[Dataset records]
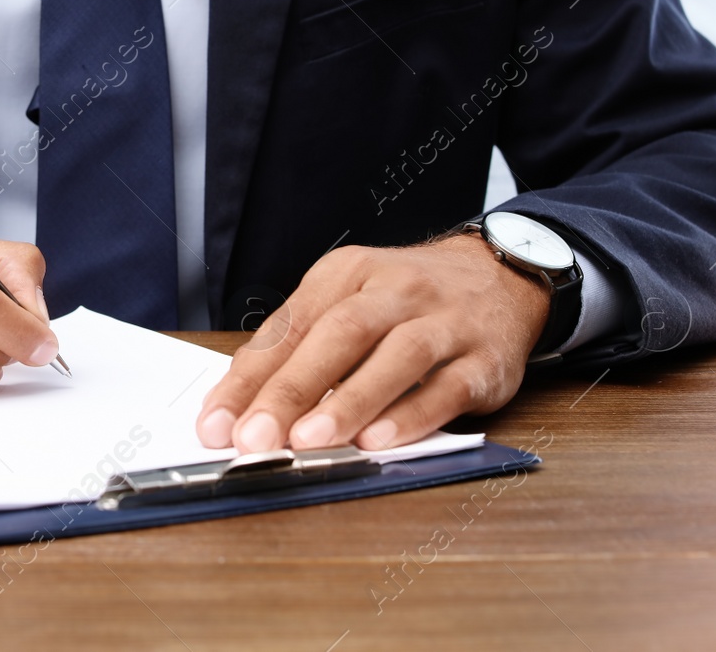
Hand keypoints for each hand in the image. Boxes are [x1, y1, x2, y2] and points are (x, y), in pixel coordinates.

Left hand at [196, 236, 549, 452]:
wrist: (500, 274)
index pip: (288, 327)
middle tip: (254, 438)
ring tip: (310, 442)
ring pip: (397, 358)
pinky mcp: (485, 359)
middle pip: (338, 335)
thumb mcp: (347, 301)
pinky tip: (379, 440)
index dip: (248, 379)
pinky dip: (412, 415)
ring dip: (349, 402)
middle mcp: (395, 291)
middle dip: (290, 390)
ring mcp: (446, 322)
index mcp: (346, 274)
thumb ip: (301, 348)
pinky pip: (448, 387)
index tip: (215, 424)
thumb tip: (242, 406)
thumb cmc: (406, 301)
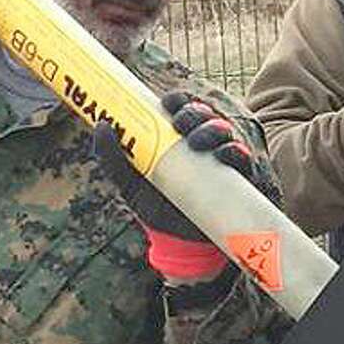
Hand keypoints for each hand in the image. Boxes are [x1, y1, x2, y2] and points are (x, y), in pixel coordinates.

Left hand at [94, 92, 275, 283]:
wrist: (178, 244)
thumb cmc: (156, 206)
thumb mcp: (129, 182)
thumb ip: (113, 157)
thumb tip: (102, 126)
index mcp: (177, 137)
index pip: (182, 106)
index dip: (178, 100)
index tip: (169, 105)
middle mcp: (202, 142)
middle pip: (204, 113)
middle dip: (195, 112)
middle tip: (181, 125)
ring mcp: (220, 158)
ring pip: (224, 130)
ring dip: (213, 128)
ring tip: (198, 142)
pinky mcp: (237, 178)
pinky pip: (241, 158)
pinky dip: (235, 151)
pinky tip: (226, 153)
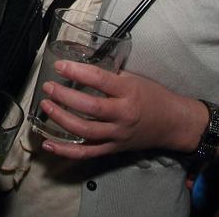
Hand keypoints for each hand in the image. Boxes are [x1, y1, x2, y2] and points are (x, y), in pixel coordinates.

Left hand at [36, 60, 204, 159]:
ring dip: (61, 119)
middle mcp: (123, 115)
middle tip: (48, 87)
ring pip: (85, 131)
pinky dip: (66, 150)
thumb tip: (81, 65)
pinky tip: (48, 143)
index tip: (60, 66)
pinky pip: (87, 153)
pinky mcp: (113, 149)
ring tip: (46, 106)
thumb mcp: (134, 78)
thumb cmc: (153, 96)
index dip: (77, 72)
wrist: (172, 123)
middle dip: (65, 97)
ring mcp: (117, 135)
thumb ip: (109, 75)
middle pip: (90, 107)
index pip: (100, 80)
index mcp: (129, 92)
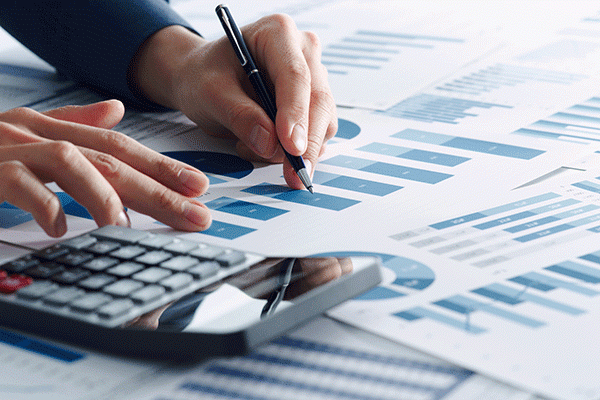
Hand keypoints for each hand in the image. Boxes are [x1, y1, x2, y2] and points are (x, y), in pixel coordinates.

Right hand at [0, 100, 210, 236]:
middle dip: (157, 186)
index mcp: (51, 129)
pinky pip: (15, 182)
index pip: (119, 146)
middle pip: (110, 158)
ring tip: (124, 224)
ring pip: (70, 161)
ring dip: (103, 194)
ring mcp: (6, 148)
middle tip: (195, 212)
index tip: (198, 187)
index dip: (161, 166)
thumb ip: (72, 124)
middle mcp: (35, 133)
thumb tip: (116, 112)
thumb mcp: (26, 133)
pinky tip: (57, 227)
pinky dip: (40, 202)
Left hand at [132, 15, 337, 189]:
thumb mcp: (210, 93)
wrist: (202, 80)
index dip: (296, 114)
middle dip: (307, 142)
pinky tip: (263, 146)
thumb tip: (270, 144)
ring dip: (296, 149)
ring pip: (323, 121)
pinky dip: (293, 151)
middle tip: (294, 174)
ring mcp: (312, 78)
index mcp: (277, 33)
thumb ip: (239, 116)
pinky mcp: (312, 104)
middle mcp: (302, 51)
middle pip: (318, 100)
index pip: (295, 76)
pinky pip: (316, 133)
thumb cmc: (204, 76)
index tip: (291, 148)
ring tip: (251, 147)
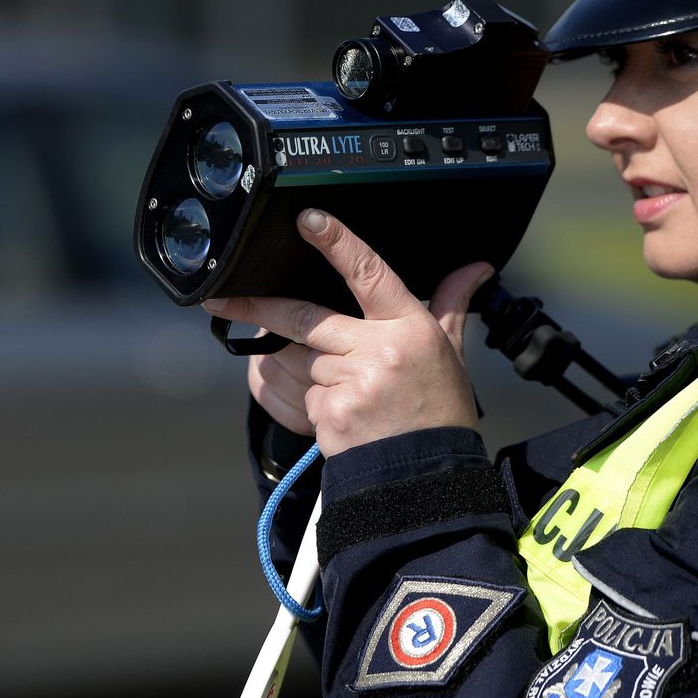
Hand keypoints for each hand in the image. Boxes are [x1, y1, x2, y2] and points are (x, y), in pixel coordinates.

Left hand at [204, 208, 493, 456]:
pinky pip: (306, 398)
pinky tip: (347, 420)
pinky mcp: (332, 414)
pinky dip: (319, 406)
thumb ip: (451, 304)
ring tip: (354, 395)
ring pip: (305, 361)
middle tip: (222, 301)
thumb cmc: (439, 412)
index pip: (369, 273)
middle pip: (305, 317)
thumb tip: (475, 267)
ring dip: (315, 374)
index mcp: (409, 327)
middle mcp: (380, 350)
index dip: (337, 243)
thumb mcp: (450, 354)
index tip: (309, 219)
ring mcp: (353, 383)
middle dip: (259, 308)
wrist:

--

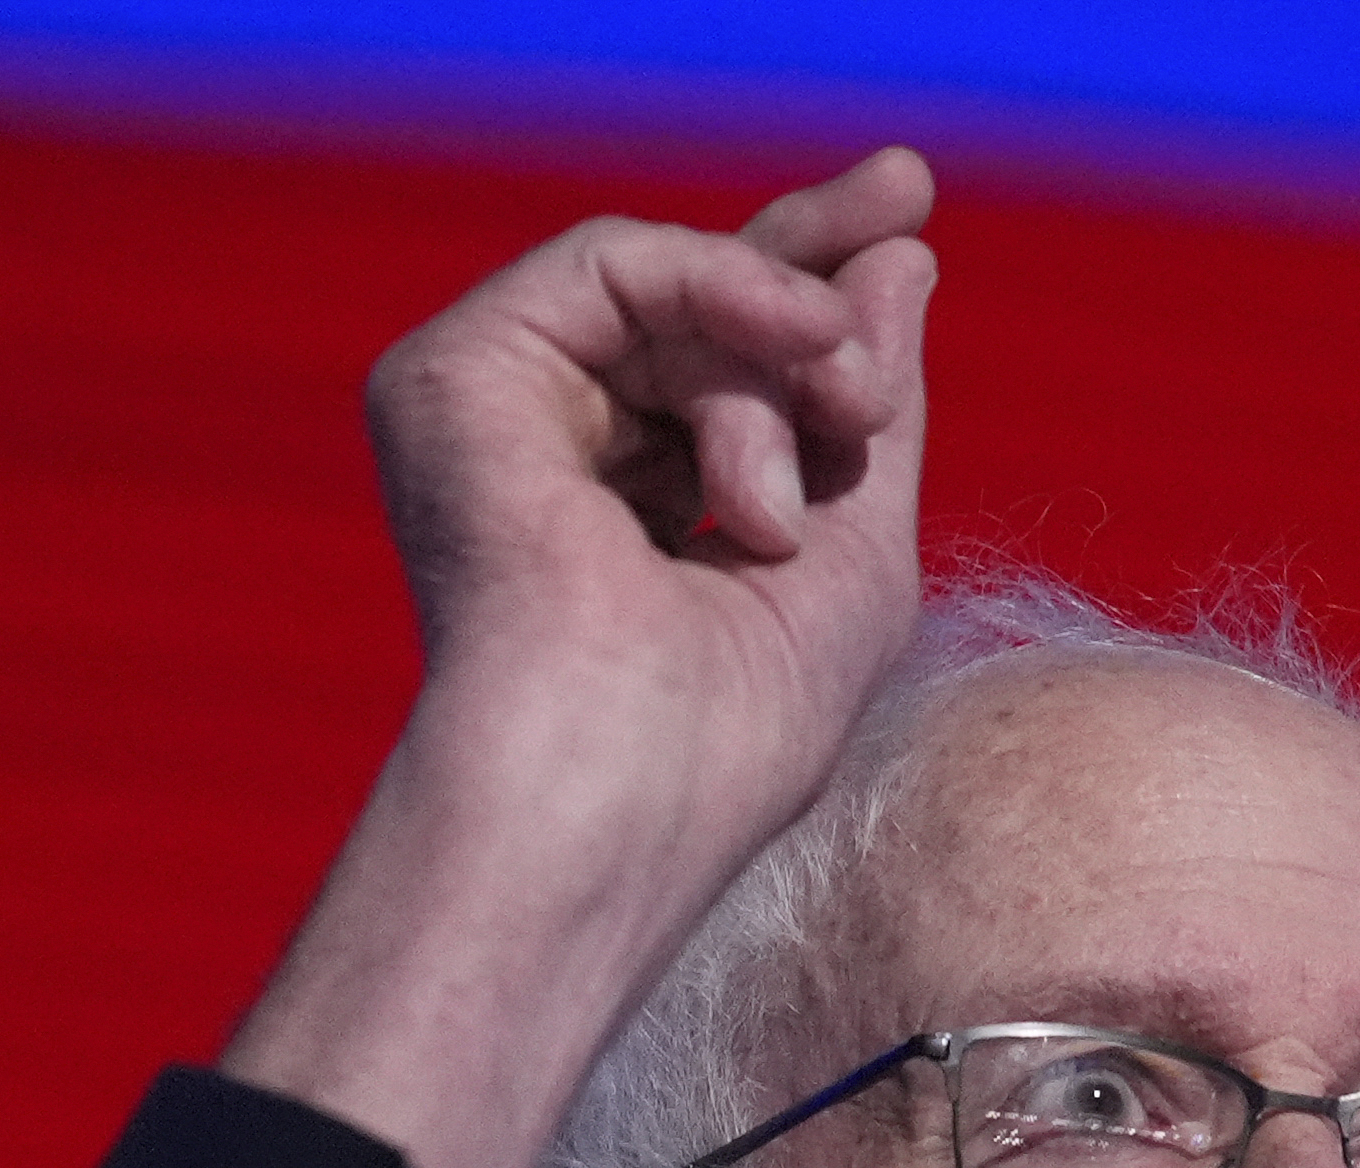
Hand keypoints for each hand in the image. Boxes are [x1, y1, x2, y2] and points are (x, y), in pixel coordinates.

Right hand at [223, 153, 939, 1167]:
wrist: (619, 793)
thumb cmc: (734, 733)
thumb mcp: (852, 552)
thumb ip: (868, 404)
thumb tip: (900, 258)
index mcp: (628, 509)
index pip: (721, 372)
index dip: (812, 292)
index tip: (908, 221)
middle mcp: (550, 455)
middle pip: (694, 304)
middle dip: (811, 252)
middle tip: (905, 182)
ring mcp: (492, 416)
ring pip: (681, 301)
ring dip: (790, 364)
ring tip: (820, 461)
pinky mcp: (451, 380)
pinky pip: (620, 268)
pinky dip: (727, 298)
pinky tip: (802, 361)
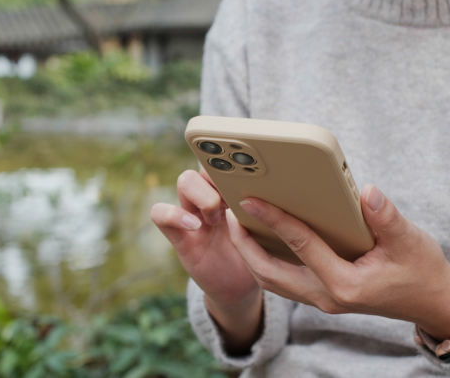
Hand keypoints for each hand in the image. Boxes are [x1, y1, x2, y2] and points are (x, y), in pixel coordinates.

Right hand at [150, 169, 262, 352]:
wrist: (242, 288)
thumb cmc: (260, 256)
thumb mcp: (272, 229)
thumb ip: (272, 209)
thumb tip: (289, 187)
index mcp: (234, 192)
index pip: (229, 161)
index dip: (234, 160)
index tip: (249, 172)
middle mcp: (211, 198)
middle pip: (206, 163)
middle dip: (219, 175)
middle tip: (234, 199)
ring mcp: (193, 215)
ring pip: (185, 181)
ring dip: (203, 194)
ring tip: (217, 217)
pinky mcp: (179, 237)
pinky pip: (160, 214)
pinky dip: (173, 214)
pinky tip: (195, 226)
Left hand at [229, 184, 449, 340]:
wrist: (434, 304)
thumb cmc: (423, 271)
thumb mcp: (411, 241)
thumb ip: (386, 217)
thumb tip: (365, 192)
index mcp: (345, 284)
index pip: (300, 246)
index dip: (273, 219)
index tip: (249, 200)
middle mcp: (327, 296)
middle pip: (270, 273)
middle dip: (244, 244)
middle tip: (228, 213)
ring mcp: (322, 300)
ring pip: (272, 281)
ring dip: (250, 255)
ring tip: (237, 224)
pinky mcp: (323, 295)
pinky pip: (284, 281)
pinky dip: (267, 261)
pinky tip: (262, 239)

Work to be completed.
Look above for the line with "middle tip: (195, 212)"; retype exactly that line, every line after it up to the line with "ring mcp: (312, 78)", and that line too, nothing else.

Task output.
middle tip: (195, 212)
index tip: (198, 187)
index dip: (161, 166)
thumb ip: (72, 124)
middle mcp: (35, 133)
thumb tip: (116, 112)
thumb mcp: (26, 133)
pinky tip: (57, 227)
pinky dip: (40, 202)
Left hand at [132, 15, 337, 189]:
thumb mcp: (210, 93)
wrist: (202, 80)
index dip: (296, 114)
middle dip: (307, 142)
pinky tip: (263, 146)
thumb tip: (270, 144)
ring dip: (296, 149)
ring pip: (323, 121)
pinky dip: (293, 151)
middle tip: (294, 174)
ring mcp: (312, 78)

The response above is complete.